======== Selected text
Renowned painter and monotype artist, Richard Segalman, created the Print Club’s 2008 Presentation Print, Coney Island, a beach scene with a female figure dressed in white. It is based on a monotype of the same subject that the Print Selection Committee saw and admired at Marlborough Graphics. Printed on Rives BFK paper, the image is an aluminum plate lithograph in six colors with three glazes. The artist said he wanted to make the edition look as much like the monotype as possible. The process involved sketching the image in litho crayon on Mylar, and then transferring the image to aluminum plates for the various colors. After the entire edition was printed, each sheet was then passed through the press three more times—for each of the glazings. The artist indicated the glaze was to give a “hint of atmosphere” to the scene. There are very slight variations in the edition as a result of the process and the number of passes through the press. The edition was printed at Interbang Press in Santa Fe. The making of our edition was so labor intensive that the press had to hire several assistants to complete the job.
================
======== Supplied data
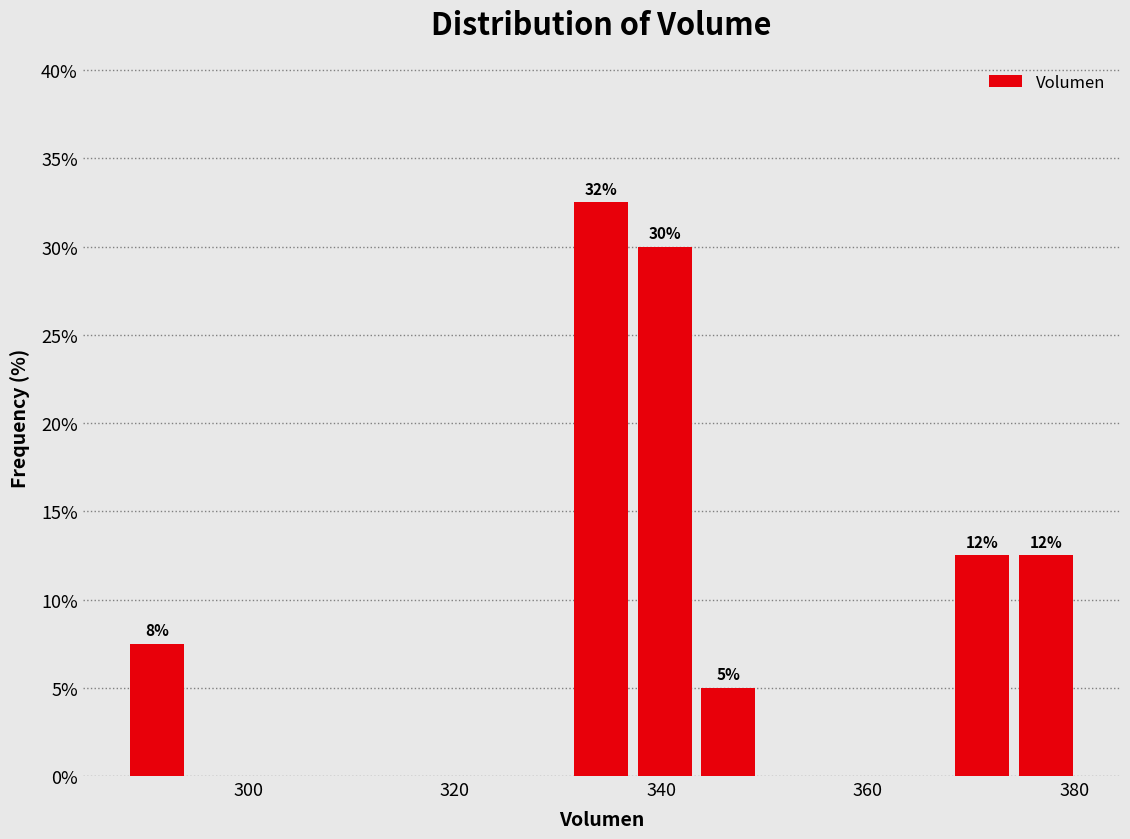

Read against the x-axis, roughly where is the centre of the tallest bar?

334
================
**Job A**: In the passage on the Coney Island print that precedes the data, why was each sheet run through the press three more times after the edition was printed, and what did the artist say that step was meant to add?
**Job B**: From the Coney Island print passage above the data, list every surface the edition's image was drawn on, transferred to, or printed on.
**Job C**: Please take the passage on the Coney Island print further, picking up after its final sentence.

**Task answer A**: Each sheet went through the press three more times, once for each of the three glazings. The artist said the glaze was meant to give a "hint of atmosphere" to the scene.

**Task answer B**:
- Mylar
- Aluminum plates
- Rives BFK paper

**Task answer C**:
The collaboration between master printer and artist stimulated Segalman; he said painting is very lonely, and the give and take with a master printer was a pleasant change. It was the printer, for example, who suggested trying glazes to get the effect the artist wanted. Segalman told Club members that people say his “whites” (i.e. women dressed in white) are his best works; they reflect his love of John Singer Sargent’s paintings. Many are beach scenes done either in Naples, Florida or at Coney Island, where the artist grew up.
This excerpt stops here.